There are these two boys sitting a few tables away from me. They're having some sort of an accountability meeting/ bible study. I feel terrible for eavesdropping—I'm a bad person, but then I think maybe they shouldn't be having a fairly loud meeting in such a public place. I'm not wrong. When they first sat down, the talk mostly centered around girls, which is to be expected where two or more are gathered. How girls are temptresses and how it's not their fault that they're getting boners every time they brush up against one. Fair enough. I felt really sad for them, right then. The truth is that, nope, it's not their fault that they're experiencing inconvenient and embarrassing erections at the worst possible moments. It's simply a terribly horrific part of growing up with a penis. It sounds too simple, but I'm pretty sure that's what it is. I can't imagine being forced to wear your arousal on your sleeve, so to speak. But what's worse than the embarrassment is the shame and the hatred that has to come alongside of it in some circles. The poor boys. They're praying for the wrong things. They're hoping to never get an erection again but really all they want is to wake up in the morning and not hate themselves over something so elementally biological. Being a teenager is impossible but it gets better. Throwing adulthood on top of a mountain of childhood—who could blame you for being utterly speechless.

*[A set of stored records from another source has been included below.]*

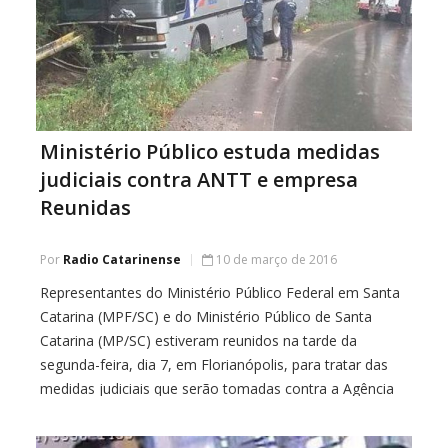
Ministério Público estuda medidas
judiciais contra ANTT e empresa
Reunidas
Por
Radio Catarinense
10 de março de 2016
Representantes do Ministério Público Federal em Santa
Catarina (MPF/SC) e do Ministério Público de Santa
Catarina (MP/SC) estiveram reunidos na tarde da
segunda-feira, dia 7, em Florianópolis, para tratar das
medidas judiciais que serão tomadas contra a Agência
Nacional de Transportes Terrestres (ANTT) e a Empresa
Reunidas S/A de Transportes Coletivos. Por meio de um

When we're seventeen we think that we should know better by now but really we have nearly two decades of being a kid lightly covered by a blanket of a brand new interest in understanding ourselves. In retrospect, being the adult overhearing these kids' conversation, it's half encouraging and half heartbreaking. I want to tell them that they will always be confused. There are no answers that will end the questions, so don't expect them to stop. Questions breed questions. But the last thing I would ever want is for them to stop. Continue to wonder. Continue to wander. Continue to be open to honesty, little brothers. Continue to look upon yourselves with as much grace as you would offer to your friend across the table.